EXERCISE GOAL
Please retype the data below exactly, stopping after the line with "Figure A1. Extremely" and skipping every picture.

(Excerpts from a dataset)
-----

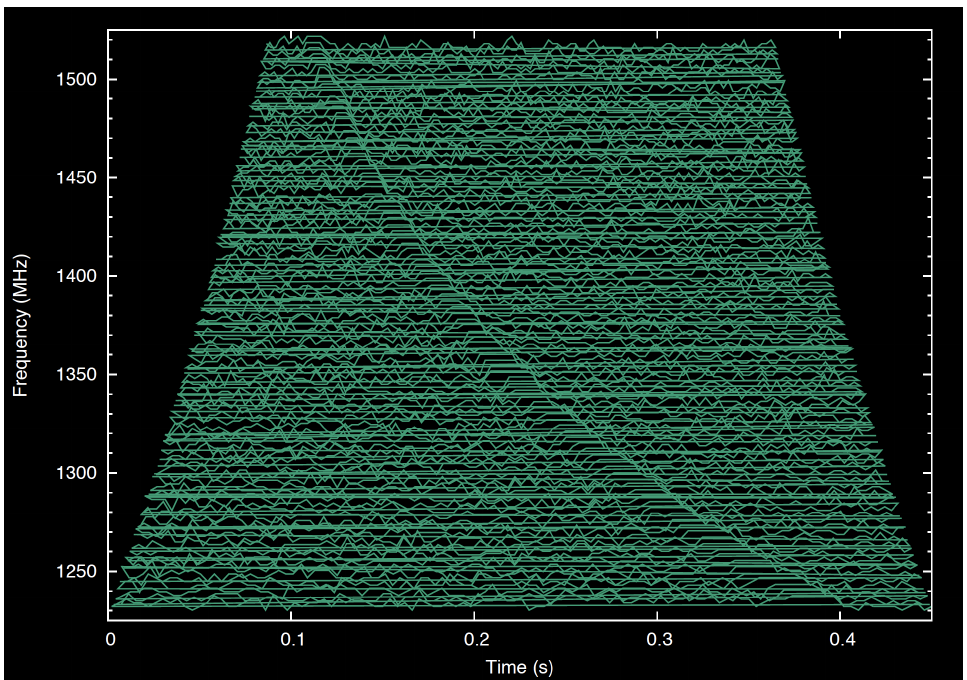
Figure 1. Time versus frequency plot aka the ‘dynamic spectrum’ of the main-beam detection (beam 6 of the Parkes multibeam receiver) of the ‘Lorimer Burst’Lorimer et al. [14]. The frequency-dependent delay in arrival time of the signal due to the column density of free electrons in the propagation path, called dispersion measure, is shown by the quadratic sweep. The saturation of the receiver for this beam is evident by the flat-topped signal across thhe band. The flux density of this burst was ∼ 30 Jy. with a DM of 375 pc cm − 3 . Only one eighth of this DM is accounted for, in this direction, by the Milky Way, suggesting an extragalactic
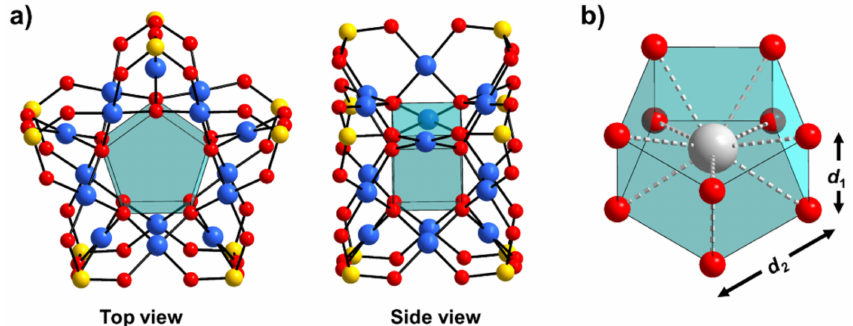
Figure 1. Combined polyhedral and ball-and-stick representation polyanion 1 ( a ) with detail of the inner cavity suitable for encapsulation of metal cations ( b ). The assigned d 1 and d 2 refer to interatomic O ··· O distances that define the size of the inner cavity (vide infra). Color code: Se = yellow, Pd = blue, O = red, and Na/Ln = grey spheres. {O 10 }/{MO 10 } = cyan transparent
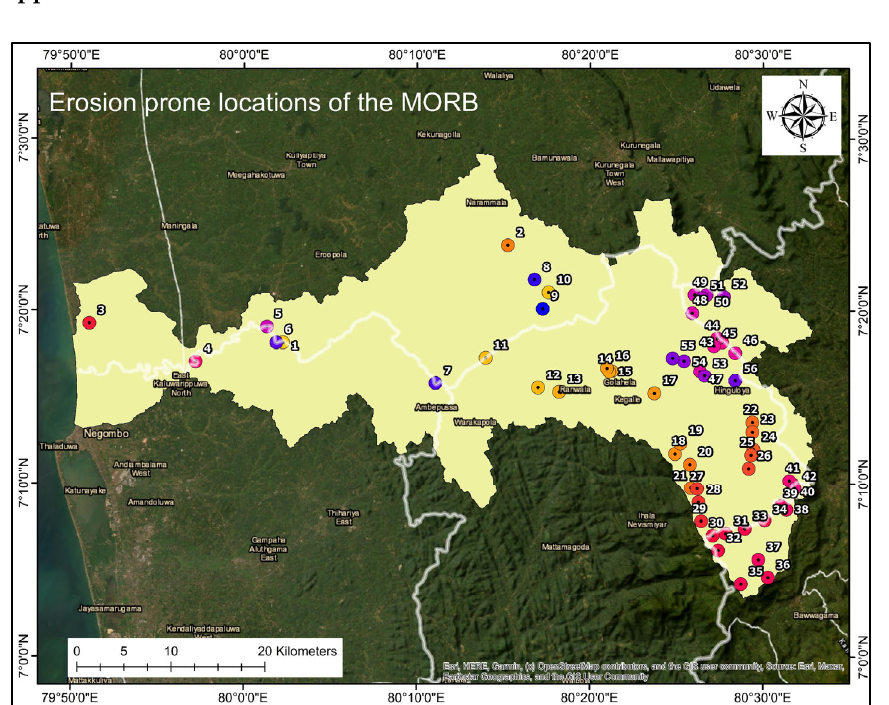
Figure A1. Extremely high soil erosion ‐ prone locations map of the MORB. Table A1. Coordinates of extremely high soil erosion-prone locations in the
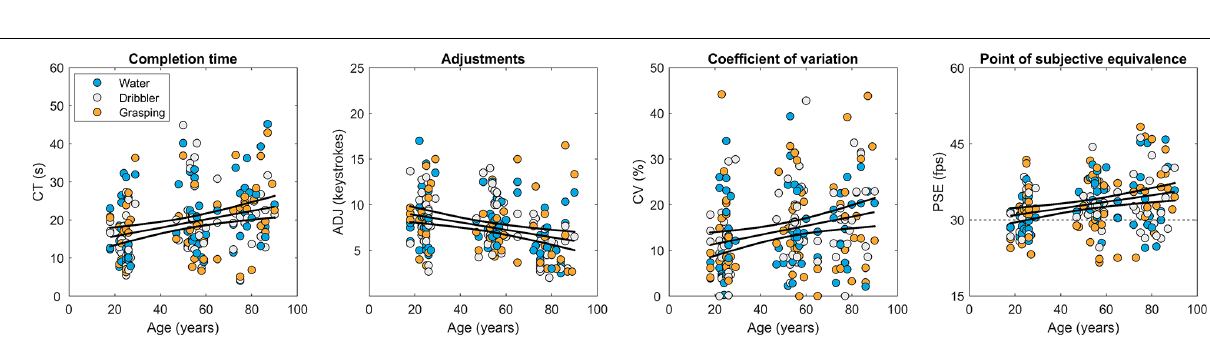
FIGURE 2 | Average adjustment traces in the three age groups. The final video speed tends to be higher than the original video speed, and this tendency was more marked for old adults and elders. The descending and ascending adjustment traces (when the initial video speed was higher or lower than the original video speed, respectively) did not fully converge, remaining always somewhat separated. In general, older participants tended to be slower in adjusting video speed. A 15-points smoothing was applied. The gray region represents the instantaneous 95% confidence band.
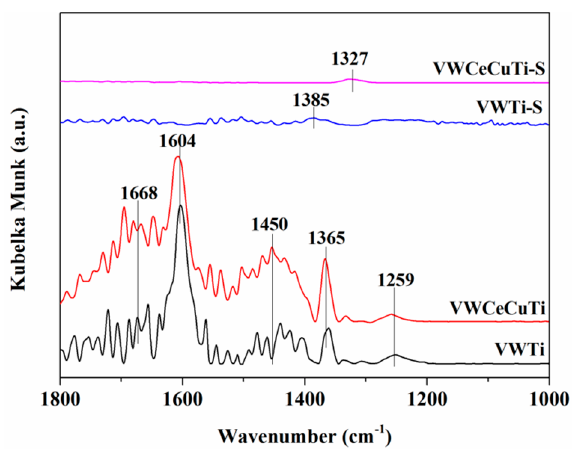
Figure 6. In situ DRIFT spectra of NH 3 adsorption over fresh and S-poisoned samples at 250 °C.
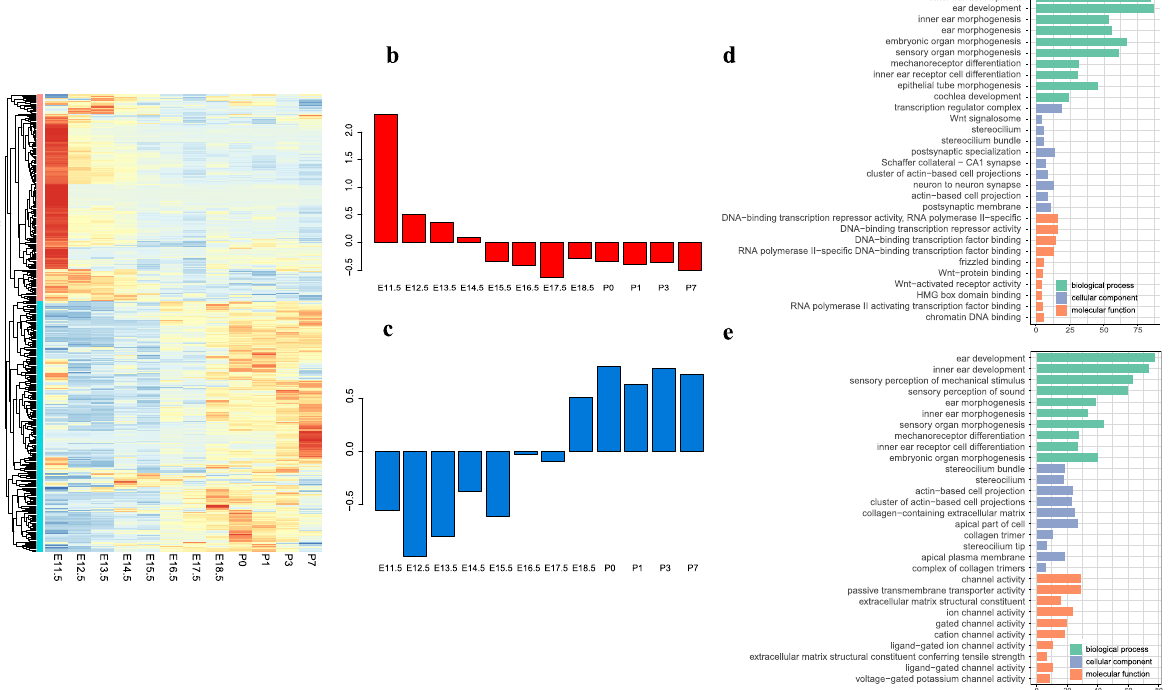
Figure 3. Expression of hearing related genes and the pathways or biological processes they are involved. ( a ) Expression of hearing related genes; ( b ) Downregulated cluster of genes and their average temporal expression levels; ( c ) Upregulated cluster of genes and their relative expression value; ( d ) Top 10 enrichment GO terms for downregulated clusters; ( e ) Top 10 enrichment GO terms for upregulated genes. Details of the enrichment result for hearing related genes can be found in Supplementary Data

-----

FINAL ANSWER
Figure 1. Time versus frequency plot aka the ‘dynamic spectrum’ of the main-beam detection (beam 6 of the Parkes multibeam receiver) of the ‘Lorimer Burst’Lorimer et al. [14]. The frequency-dependent delay in arrival time of the signal due to the column density of free electrons in the propagation path, called dispersion measure, is shown by the quadratic sweep. The saturation of the receiver for this beam is evident by the flat-topped signal across thhe band. The flux density of this burst was ∼ 30 Jy. with a DM of 375 pc cm − 3 . Only one eighth of this DM is accounted for, in this direction, by the Milky Way, suggesting an extragalactic
Figure 1. Combined polyhedral and ball-and-stick representation polyanion 1 ( a ) with detail of the inner cavity suitable for encapsulation of metal cations ( b ). The assigned d 1 and d 2 refer to interatomic O ··· O distances that define the size of the inner cavity (vide infra). Color code: Se = yellow, Pd = blue, O = red, and Na/Ln = grey spheres. {O 10 }/{MO 10 } = cyan transparent
Figure A1. Extremely high soil erosion ‐ prone locations map of the MORB. Table A1. Coordinates of extremely high soil erosion-prone locations in the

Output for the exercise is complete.